Exercise details:
After locating the line that contains "top: 163px ->", output that line and each one following it, exactly, to the end of the entries. No pictures.

━━━ Data to use ━━━

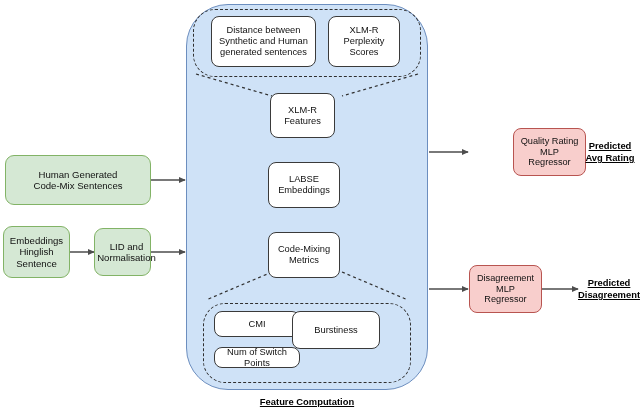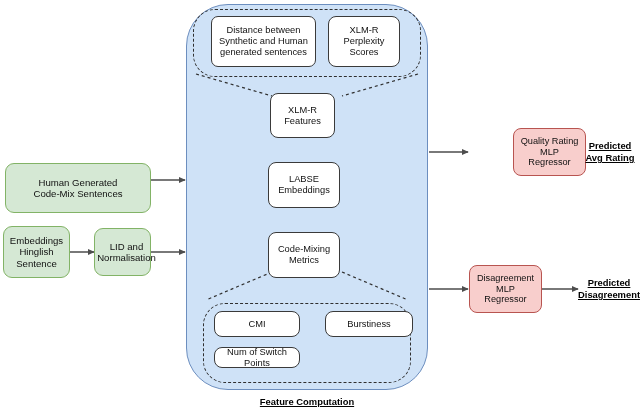"Distance between" div.node { border-radius: 7px -> none }
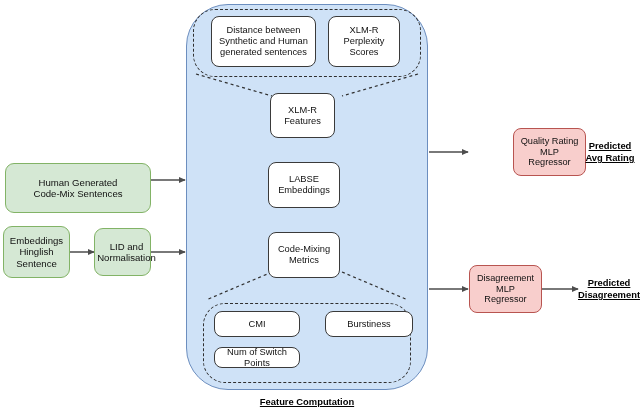"Human Generated" div.node { top: 163px -> 155px }
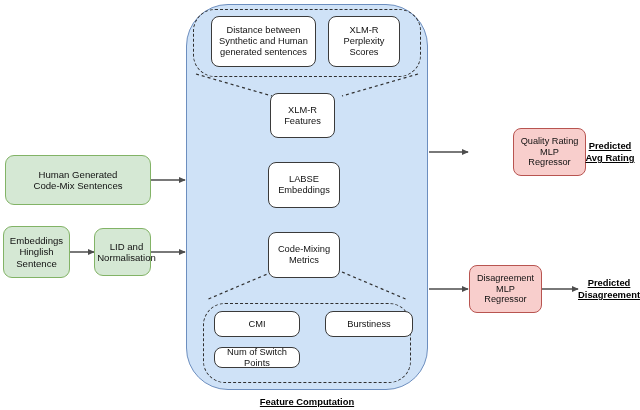"Burstiness" div.node { height: 26px -> 38px; left: 325px -> 292px }
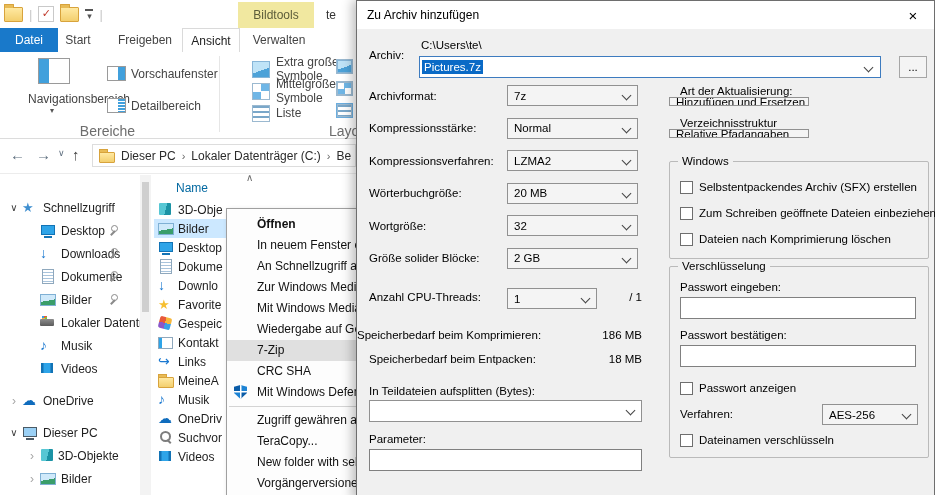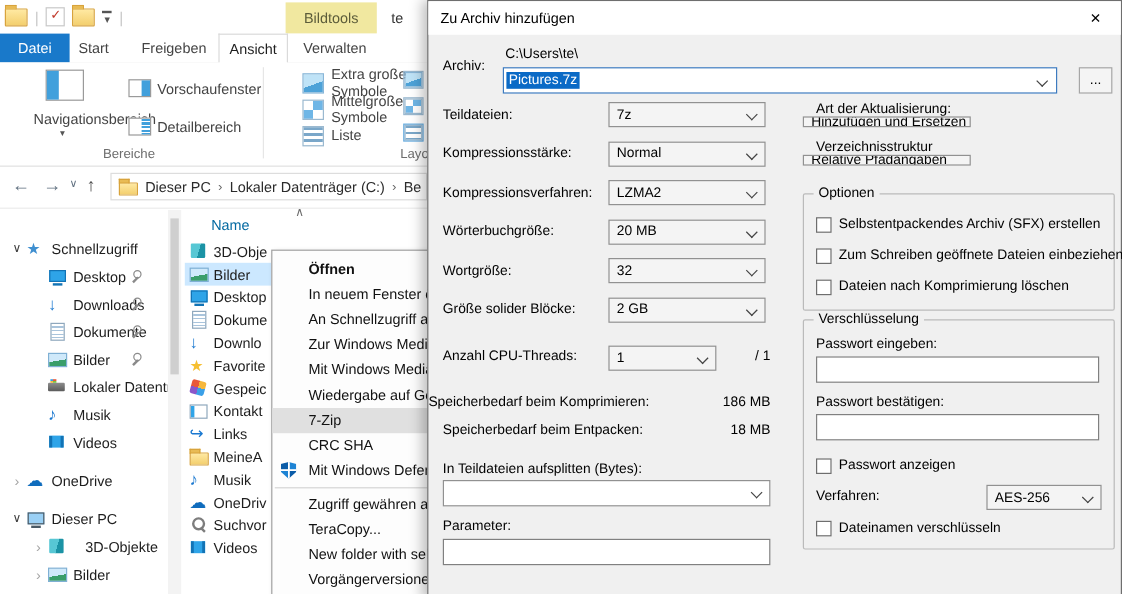"Teildateien:" span.fl { text: Teildateien -> Archivformat }
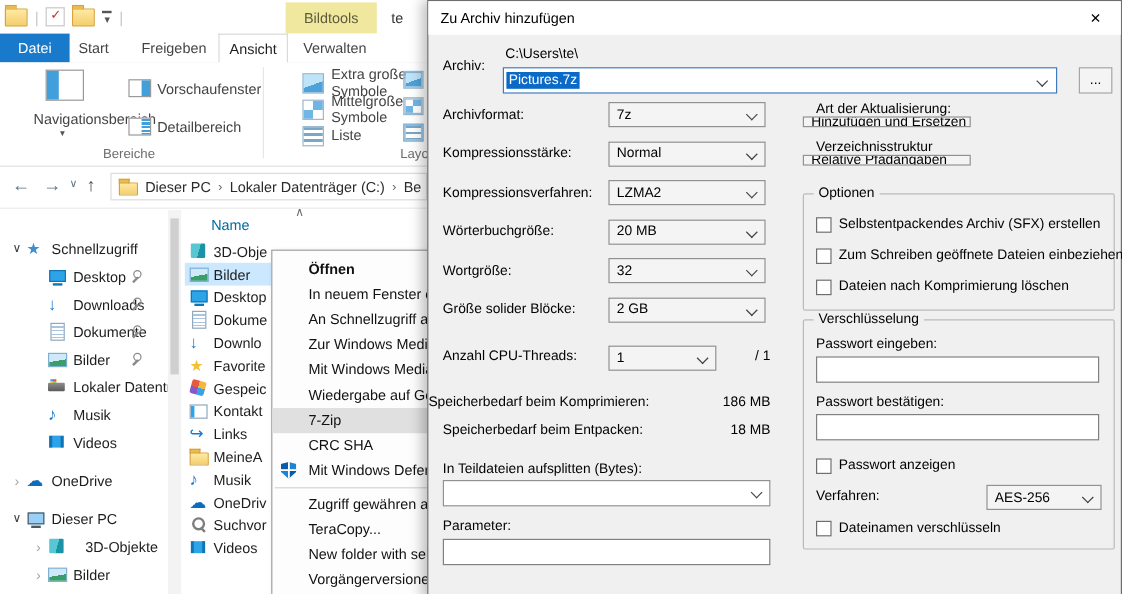"Bereiche" .grouplabel { font-size: 11px -> 14px }
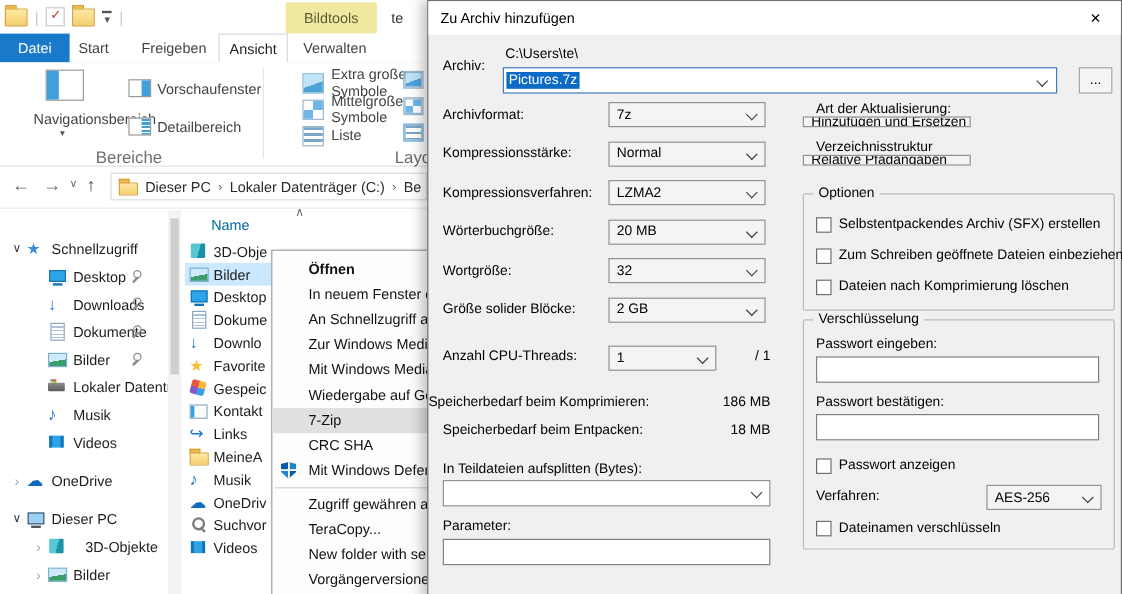"Optionen" div.grouptitle { text: Optionen -> Windows }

━━━

Exercise solution:
"Human Generated" div.node { top: 163px -> 155px }
"Burstiness" div.node { height: 26px -> 38px; left: 325px -> 292px }
"Teildateien:" span.fl { text: Teildateien -> Archivformat }
"Bereiche" .grouplabel { font-size: 11px -> 14px }
"Optionen" div.grouptitle { text: Optionen -> Windows }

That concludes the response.